Most German schools can exclude children on the basis of physical or mental disability. Yet that contravenes a UN resolution that has now been approved by the government in Berlin. Bremen is the first city to adapt.

Children in a school canteen
The UN says learning together helps childrenImage: DW

The majority of mainstream German schools are still legally entitled to exclude physically or mentally disabled children on the basis of their handicap.

The education board in the northern city-state of Bremen has become the first to promise to stop this practice, but a federal government ruling in Berlin means that all of Germany's school authorities will soon have to follow suit.

Bremen is not abandoning the concept of specialist schools for disabled children, but it is promising not to exclude children from its mainstream schools on the basis of their disability.
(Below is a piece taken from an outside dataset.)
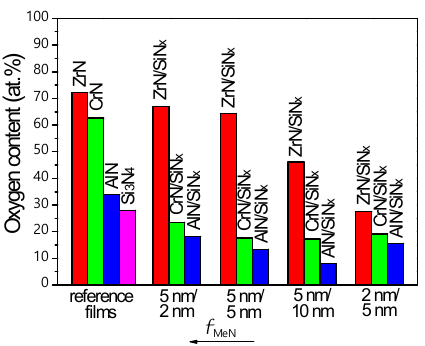
Figure 8. The oxygen content for the reference ZrN, CrN, AlN, and Si 3 N 4 films as well as ZrN/SiN x , CrN/SiN x and AlN/SiN x multilayered films with different ratios of the thicknesses of MeN and SiN x elementary layers after annealing in air at 950 °C.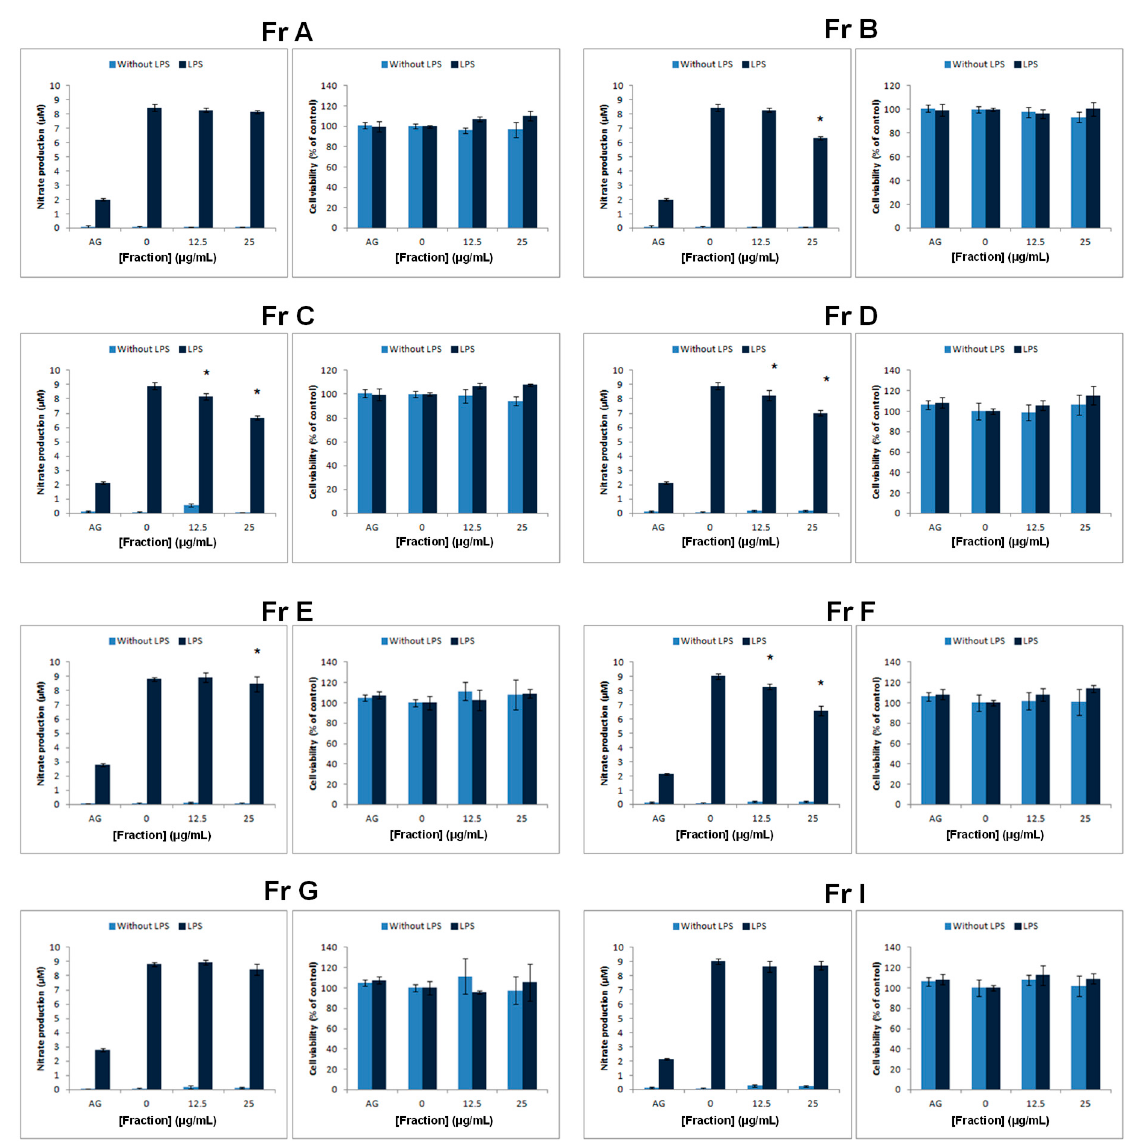
Figure 2. Nitrate production in LPS activated and naïve RAW 264.7 macrophages treated with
The only schools which the change in policy doesn't affect are the so-called 'Gymnasien' – high schools set aside for German children with top academic scores.

Bremen's senator for education, Renate Juergens-Pieper, has come under fire from the local press who say that the transition has been too hasty, and that children with special needs can be better looked after in specialist institutions.

"This argument is a typically German one," Juergens-Pieper, from the Social Democrats, said. "We have this structured school system here, in which we are constantly trying to divide kids into categories – based on their strengths, their weaknesses, and so on. Most other countries got rid of that system long ago."

Inclusion vs. specialization

Teachers with disabled children in their classrooms are to have an assistant with specialist experience, as schools try to ensure a smooth transition.

Some children can still be turned away by schoolsImage: picture-alliance / dpa/dpaweb

"We have a clear mandate, we can't experiment here," said Gerd Menkens, the headmaster of Bremen's high school 'am Pfaelzer Weg', which is preparing to accept disabled children in the next school year. "The new plan simply cannot fail, legally, it must be a success." The elementary school for children aged six to 13 that is partnered with this school has already started integrating its classes.

One of the biggest concerns surrounding the incoming legislation is the possibility that disabled children could be left behind in larger classes.

"The most important thing is to teach all the children at their individual levels of performance," said Helmut Brandenburg, a father of two, one of whom is disabled. "Some schools can do that already, but an awful lot of them cannot."

"My biggest worry would be that the child was left behind, so to speak, not developing, and not integrating into the normal class. Disabled children will start on a level playing field but, if neglected, they could lose touch with the class and end up isolated."

Slow start

Classrooms all across Germany will have to adapt - eventuallyImage: picture-alliance/dpa

A recent UN report on education in Germany's most populous state, North Rhine-Westphalia, criticized the state for failing to start implementing the decision made in Berlin early in 2009.

"The political will appears to be present," wrote the report's author, Vernor Munoz, "but there is a big difference between words and deeds."

The local minister for schools has spoken out in favor of the new legislation, but as yet there has been no local legislation to accompany this.

"It is not acceptable if children go to the same schools but are put into different classes," the report also stated.

Many schools across the country already have physically and mentally disabled students, but they have the chance to choose whom they accept, and sometimes turn away children they feel they cannot cope with.